One might argue that Chiang states the calliagnosic can comprehend all these features. And could then select on these traits consciously. But I doubt any would argue this was Chiang's intention. His calliagnosic lovers care for the mind not the body. This being so, in the long term the body would drift away from beauty. And most departures from the beautiful are going to be unhealthy, infertile, and (redundantly) ugly.
The fact that none in his story makes such an argument, strikes me as a sort of cowardice. It surely occurred to him. In his meditation on human beauty, he leaves as a lacuna the very reason beauty evolved in the first place. Having lobotomized oneself to this degree, why meditate at all? There is some fascination, I suppose, in watching someone think around his ice pick wound.
If the naive calliagnosic subculture is dysfunctional and so self-limiting, you can imagine, of course, compensating technologies. One could create some high-level centralized system to do what beauty does today in its decentralized form, inventing a grotesque dictator of sexual appeal. A standard dating market with such a thing would look much the same in terms of who couples with who. But their qualia would be diminished from our perspective. Their inner lives would be less rich. Sacrificing fairness for fairness, they lose the former and gain nothing of the latter.
Another thing he under-explores is sex. We get hints of it here:
But there should have been more. And what of recollection? What happens to one who has the procedure reversed and now is disgusted by recollections that once enchanted them? And the opposite circumstance is just as tragic. Memories, once precious, stripped of their lustre. To gloss over such things is to ignore another huge dimension of beauty.

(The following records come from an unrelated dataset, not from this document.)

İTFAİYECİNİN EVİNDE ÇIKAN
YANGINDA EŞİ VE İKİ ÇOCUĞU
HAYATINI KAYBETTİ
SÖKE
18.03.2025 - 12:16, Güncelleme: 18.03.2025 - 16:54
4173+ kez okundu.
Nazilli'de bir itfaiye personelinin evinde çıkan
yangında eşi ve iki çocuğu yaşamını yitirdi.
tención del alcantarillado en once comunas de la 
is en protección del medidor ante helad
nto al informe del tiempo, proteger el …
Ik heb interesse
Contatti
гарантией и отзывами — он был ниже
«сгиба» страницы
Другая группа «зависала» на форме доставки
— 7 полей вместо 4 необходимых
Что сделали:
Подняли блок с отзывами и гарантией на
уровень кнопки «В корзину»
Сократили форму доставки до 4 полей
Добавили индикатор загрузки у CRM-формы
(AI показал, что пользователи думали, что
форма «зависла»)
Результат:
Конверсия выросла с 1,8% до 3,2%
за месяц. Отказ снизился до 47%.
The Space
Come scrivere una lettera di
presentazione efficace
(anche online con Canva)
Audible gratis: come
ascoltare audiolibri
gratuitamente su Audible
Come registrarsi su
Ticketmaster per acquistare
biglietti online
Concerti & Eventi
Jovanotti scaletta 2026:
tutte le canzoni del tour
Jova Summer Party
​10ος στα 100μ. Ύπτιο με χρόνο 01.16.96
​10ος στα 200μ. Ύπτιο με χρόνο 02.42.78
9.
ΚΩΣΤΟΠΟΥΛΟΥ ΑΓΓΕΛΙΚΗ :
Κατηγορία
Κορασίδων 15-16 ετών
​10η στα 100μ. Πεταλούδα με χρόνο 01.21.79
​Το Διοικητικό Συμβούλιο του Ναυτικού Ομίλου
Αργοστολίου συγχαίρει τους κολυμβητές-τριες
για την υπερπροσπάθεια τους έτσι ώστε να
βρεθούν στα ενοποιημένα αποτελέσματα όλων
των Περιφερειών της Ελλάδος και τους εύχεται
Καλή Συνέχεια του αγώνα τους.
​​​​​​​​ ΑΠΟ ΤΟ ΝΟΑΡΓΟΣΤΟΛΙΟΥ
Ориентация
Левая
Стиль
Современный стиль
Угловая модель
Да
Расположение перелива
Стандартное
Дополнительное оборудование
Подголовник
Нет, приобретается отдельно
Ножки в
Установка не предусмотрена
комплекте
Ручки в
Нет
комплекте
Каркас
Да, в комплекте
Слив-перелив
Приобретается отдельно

There is also a more embodied critique of the technology which Chiang does mention but again doesn't give its full due:
There is a bias, always, towards the chattering classes. And the chattering classes prize cleverness. A rich inner life. They disregard other virtues. They call physical beauty shallow. But how shallow is shallowness? Uncountable eons of sexual selection fine-tuned your "shallow" desires. N years of reading, conversation, and flirting created your rich inner lives. It is not really obvious one is less shallow than the other.
We are always biased to those aspects of ourselves that can articulate themselves. The chattering part of our mind thinks itself the only thing of value, thinks the world would be better if there was selection only for chattering. Here, it is talking its own book. And we should be suspicious.
One of the virtues of calliagnosia is its salutary effects on the ugly and the marred:
I have great sympathy here. But this would not outweigh the harm of its universal adoption. Still, it does seem like possibly a net win in the small. But it is just not very good compared to just making everyone beautiful and granting everyone complete morphological freedom.
And we see in the world Chiang limns that such a thing is near possible:
I suspect Chiang, though obviously conflicted, has major sympathy for Students for Equality Everywhere (SEE). Towards them, I have almost none. And maybe this is my true objection. Regardless, I hope he would agree that the true solution is to make everyone beautiful. And his calliagnosia is, even in the most sympathetic reading, a very costly bandaid.
On re-reading the story for this whatever-this-is, I found it much more nuanced than it was in my memory. But it still misses much that is interesting and profound about human beauty. Chiang looks at beauty shallowly. He ignores its hidden depths. And for this reason, though not even close to a failure, it is my least favorite Ted Chiang story - the one narrated by a parrot is a close second.